Where does the string "brown" appear in the listing below? Copy every line where it does.
=== Material supplied ===
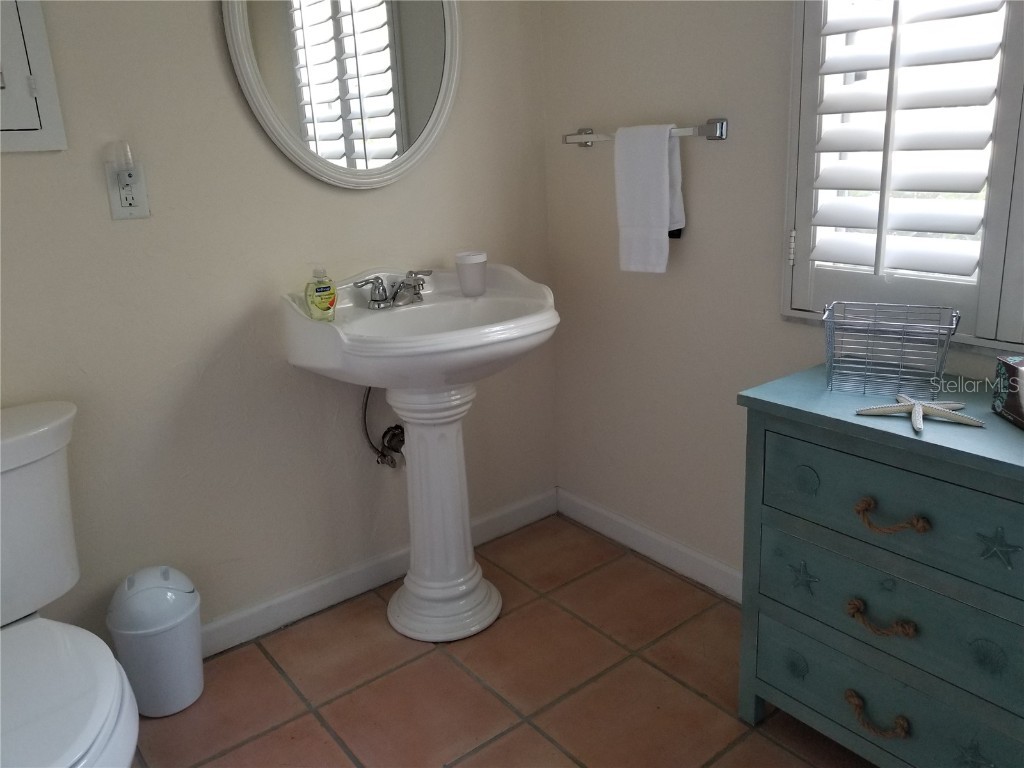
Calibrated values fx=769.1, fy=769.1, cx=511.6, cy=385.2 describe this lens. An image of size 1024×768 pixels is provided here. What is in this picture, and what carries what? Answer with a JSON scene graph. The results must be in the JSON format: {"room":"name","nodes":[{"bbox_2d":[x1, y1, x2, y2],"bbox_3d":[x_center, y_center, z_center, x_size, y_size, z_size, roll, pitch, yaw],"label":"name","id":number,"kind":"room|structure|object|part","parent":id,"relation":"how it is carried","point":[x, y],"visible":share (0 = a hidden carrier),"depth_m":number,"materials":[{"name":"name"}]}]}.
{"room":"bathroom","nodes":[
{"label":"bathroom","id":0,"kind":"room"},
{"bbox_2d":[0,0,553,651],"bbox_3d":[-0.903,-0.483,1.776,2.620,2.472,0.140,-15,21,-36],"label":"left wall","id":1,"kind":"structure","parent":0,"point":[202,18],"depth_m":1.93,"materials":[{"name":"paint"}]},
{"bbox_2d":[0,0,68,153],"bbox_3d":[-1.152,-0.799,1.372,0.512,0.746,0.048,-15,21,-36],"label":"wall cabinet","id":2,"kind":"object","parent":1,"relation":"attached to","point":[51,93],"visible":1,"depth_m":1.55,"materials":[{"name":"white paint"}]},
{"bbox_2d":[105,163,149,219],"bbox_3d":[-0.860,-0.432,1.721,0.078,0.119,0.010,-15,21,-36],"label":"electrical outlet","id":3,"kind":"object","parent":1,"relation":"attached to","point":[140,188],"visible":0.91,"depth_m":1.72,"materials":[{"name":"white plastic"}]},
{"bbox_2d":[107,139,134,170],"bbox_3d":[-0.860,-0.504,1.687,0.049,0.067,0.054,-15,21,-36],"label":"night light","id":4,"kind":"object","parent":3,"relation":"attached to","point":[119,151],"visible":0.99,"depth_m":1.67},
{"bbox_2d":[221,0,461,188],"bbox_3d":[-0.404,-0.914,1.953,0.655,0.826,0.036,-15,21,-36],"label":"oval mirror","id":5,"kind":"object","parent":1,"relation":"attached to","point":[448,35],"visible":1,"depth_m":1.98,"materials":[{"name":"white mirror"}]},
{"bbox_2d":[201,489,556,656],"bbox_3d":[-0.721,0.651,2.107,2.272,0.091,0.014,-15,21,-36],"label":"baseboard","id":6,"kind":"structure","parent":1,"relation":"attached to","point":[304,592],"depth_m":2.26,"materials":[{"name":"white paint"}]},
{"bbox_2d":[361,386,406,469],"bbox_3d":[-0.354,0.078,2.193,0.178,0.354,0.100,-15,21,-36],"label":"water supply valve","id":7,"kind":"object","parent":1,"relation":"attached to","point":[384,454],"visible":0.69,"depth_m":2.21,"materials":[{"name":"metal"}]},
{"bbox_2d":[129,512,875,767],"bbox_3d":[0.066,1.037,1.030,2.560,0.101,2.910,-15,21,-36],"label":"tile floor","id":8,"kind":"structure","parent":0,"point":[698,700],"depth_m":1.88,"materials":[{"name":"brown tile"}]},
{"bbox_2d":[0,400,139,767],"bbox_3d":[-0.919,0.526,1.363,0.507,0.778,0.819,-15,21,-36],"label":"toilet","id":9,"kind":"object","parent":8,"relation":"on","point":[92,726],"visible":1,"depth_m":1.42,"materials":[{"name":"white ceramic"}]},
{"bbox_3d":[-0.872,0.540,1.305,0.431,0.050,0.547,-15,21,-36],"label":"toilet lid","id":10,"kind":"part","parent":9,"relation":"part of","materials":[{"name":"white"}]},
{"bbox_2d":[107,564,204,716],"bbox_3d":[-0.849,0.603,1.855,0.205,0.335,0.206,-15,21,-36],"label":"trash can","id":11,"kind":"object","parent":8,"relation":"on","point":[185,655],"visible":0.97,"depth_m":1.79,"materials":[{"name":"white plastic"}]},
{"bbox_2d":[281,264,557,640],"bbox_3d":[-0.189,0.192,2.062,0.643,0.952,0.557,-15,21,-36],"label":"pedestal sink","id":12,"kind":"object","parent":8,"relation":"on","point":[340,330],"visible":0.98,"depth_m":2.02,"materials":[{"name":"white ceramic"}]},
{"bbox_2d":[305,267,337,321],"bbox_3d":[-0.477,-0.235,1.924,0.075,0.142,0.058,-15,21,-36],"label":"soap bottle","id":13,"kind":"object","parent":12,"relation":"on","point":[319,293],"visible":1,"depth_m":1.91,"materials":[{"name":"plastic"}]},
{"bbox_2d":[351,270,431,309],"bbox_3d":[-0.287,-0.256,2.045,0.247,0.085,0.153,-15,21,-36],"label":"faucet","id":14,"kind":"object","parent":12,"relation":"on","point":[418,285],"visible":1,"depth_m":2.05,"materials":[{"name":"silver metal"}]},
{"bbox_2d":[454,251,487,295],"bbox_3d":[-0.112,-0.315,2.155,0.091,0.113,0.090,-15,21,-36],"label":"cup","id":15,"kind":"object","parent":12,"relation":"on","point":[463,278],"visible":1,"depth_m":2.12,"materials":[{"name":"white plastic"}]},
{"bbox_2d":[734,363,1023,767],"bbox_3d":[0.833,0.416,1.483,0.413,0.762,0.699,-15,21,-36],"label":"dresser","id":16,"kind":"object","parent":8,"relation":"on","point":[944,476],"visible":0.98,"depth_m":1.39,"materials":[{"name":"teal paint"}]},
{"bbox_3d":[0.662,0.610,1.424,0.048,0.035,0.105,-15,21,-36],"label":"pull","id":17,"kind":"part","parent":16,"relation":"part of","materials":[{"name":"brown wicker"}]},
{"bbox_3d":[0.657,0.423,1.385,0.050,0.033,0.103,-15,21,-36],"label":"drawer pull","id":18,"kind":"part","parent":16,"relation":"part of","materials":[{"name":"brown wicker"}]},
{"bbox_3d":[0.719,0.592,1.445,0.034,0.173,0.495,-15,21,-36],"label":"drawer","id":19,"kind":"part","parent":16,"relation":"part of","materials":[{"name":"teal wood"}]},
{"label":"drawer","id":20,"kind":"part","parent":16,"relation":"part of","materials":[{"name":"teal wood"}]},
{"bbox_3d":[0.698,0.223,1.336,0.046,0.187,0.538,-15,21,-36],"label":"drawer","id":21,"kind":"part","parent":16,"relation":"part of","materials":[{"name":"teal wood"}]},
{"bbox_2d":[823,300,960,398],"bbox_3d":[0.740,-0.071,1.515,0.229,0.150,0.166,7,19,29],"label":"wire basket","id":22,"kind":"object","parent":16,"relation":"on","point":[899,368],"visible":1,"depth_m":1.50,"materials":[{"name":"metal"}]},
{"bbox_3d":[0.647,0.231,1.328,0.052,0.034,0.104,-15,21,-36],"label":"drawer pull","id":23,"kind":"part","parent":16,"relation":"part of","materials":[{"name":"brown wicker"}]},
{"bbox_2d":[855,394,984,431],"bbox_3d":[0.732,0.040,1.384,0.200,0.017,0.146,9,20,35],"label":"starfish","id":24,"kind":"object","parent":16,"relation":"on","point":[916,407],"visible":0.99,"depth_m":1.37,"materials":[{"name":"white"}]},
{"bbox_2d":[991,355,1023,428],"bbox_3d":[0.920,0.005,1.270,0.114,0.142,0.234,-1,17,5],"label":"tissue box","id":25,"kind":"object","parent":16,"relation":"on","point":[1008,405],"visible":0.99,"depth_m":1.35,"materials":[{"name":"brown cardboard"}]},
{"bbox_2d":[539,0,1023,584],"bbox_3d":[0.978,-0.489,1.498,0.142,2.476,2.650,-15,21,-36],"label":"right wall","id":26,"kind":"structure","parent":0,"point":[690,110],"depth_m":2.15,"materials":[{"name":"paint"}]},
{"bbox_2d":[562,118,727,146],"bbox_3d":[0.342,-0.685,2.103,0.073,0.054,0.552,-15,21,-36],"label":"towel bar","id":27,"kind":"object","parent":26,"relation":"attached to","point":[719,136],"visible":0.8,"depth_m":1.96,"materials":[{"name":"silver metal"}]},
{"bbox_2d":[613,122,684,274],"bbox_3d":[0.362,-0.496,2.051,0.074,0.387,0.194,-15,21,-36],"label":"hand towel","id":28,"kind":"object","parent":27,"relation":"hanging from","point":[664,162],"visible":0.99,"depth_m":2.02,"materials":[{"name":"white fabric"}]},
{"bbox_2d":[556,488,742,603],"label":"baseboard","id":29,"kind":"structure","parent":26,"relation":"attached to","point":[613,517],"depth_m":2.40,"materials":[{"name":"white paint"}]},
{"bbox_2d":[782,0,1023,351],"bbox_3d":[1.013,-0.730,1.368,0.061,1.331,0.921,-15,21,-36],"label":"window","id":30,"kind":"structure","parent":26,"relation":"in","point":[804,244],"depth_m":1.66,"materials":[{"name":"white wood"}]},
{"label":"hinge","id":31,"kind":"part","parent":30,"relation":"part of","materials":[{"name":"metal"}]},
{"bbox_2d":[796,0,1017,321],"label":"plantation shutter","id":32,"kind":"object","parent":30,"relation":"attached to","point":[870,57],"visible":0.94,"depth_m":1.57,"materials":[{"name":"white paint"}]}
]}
===
- _Solution below_:
{"bbox_2d":[129,512,875,767],"bbox_3d":[0.066,1.037,1.030,2.560,0.101,2.910,-15,21,-36],"label":"tile floor","id":8,"kind":"structure","parent":0,"point":[698,700],"depth_m":1.88,"materials":[{"name":"brown tile"}]},
{"bbox_3d":[0.662,0.610,1.424,0.048,0.035,0.105,-15,21,-36],"label":"pull","id":17,"kind":"part","parent":16,"relation":"part of","materials":[{"name":"brown wicker"}]},
{"bbox_3d":[0.657,0.423,1.385,0.050,0.033,0.103,-15,21,-36],"label":"drawer pull","id":18,"kind":"part","parent":16,"relation":"part of","materials":[{"name":"brown wicker"}]},
{"bbox_3d":[0.647,0.231,1.328,0.052,0.034,0.104,-15,21,-36],"label":"drawer pull","id":23,"kind":"part","parent":16,"relation":"part of","materials":[{"name":"brown wicker"}]},
{"bbox_2d":[991,355,1023,428],"bbox_3d":[0.920,0.005,1.270,0.114,0.142,0.234,-1,17,5],"label":"tissue box","id":25,"kind":"object","parent":16,"relation":"on","point":[1008,405],"visible":0.99,"depth_m":1.35,"materials":[{"name":"brown cardboard"}]},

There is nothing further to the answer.